## ACTIVITY
What follows is a set of records. Retype them exactly, leaving out the pictures.

## Records contained in a dataset

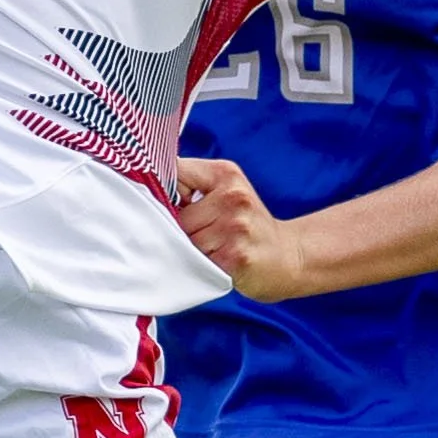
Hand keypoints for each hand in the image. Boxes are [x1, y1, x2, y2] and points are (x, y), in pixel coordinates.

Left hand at [175, 155, 309, 298]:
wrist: (288, 256)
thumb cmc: (248, 225)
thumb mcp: (228, 191)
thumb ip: (193, 185)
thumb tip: (149, 191)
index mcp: (226, 174)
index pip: (175, 171)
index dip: (165, 191)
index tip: (171, 204)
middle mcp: (232, 197)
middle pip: (176, 215)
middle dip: (181, 228)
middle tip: (205, 235)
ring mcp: (234, 227)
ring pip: (184, 240)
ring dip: (191, 250)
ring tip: (214, 249)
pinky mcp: (234, 257)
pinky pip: (196, 261)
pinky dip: (200, 265)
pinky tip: (219, 262)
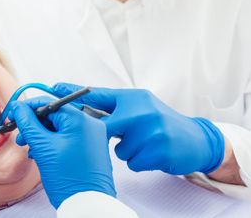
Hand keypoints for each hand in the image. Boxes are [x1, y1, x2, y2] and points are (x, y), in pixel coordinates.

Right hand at [8, 97, 115, 208]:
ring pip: (60, 127)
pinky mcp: (90, 148)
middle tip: (20, 135)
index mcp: (81, 119)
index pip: (50, 102)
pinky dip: (52, 142)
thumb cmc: (69, 178)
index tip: (14, 113)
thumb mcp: (43, 147)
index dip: (28, 107)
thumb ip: (28, 123)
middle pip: (55, 114)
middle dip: (34, 124)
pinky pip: (68, 137)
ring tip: (30, 147)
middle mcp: (91, 124)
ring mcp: (92, 136)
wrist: (87, 204)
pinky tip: (41, 152)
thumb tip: (18, 107)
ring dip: (41, 134)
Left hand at [53, 83, 224, 174]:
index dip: (73, 92)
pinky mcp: (158, 150)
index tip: (53, 88)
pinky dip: (139, 161)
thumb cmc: (161, 123)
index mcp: (133, 98)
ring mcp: (151, 131)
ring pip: (118, 149)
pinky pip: (132, 162)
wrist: (196, 139)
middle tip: (111, 136)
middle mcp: (141, 110)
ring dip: (127, 150)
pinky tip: (151, 154)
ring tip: (143, 144)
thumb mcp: (140, 108)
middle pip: (103, 125)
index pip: (98, 94)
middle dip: (102, 135)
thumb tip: (83, 109)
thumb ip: (115, 109)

## RESULT OF THIS EXERCISE
Hand keypoints for each hand in the image. Boxes are [x1, y1, x2, y2] and points are (x, y), in pixel coordinates.

Left hand at [175, 155, 309, 298]:
wrist: (288, 256)
thumb cmc: (248, 225)
thumb mcp: (228, 191)
thumb ip: (193, 185)
thumb tip: (149, 191)
index mcp: (226, 174)
index pip: (175, 171)
index dip: (165, 191)
index tip: (171, 204)
middle mcp: (232, 197)
middle pip: (176, 215)
middle dip: (181, 228)
middle tip: (205, 235)
ring mcp: (234, 227)
ring pip: (184, 240)
ring dip: (191, 250)
ring tip: (214, 249)
pinky mcp: (234, 257)
pinky pip: (196, 261)
pinky dip: (200, 265)
pinky tip: (219, 262)
Hand keypoints for each hand in the image. Boxes are [x1, y1, x2, y2] and points are (x, y), in pixel coordinates.

Right hand at [8, 97, 115, 208]:
ring pip: (60, 127)
pinky mcp: (90, 148)
middle tip: (20, 135)
index mcp: (81, 119)
index pip: (50, 102)
pinky dip: (52, 142)
thumb cmc: (69, 178)
index tip: (14, 113)
thumb mcp: (43, 147)
index dip: (28, 107)
thumb ip: (28, 123)
middle pip: (55, 114)
middle dip: (34, 124)
pinky pip: (68, 137)
ring tip: (30, 147)
middle mcp: (91, 124)
ring mcp: (92, 136)
wrist: (87, 204)
pinky tip: (41, 152)
thumb tip: (18, 107)
ring dip: (41, 134)
Left hand at [53, 83, 224, 174]:
index dip: (73, 92)
pinky mcp: (158, 150)
index tip: (53, 88)
pinky dip: (139, 161)
thumb cmc: (161, 123)
index mcp: (133, 98)
ring mcp: (151, 131)
ring pip: (118, 149)
pinky pip: (132, 162)
wrist: (196, 139)
middle tip: (111, 136)
middle mcp: (141, 110)
ring dip: (127, 150)
pinky tip: (151, 154)
ring tip: (143, 144)
thumb mcp: (140, 108)
middle pip: (103, 125)
index pip: (98, 94)
middle dip: (102, 135)
thumb tip: (83, 109)
thumb ip: (115, 109)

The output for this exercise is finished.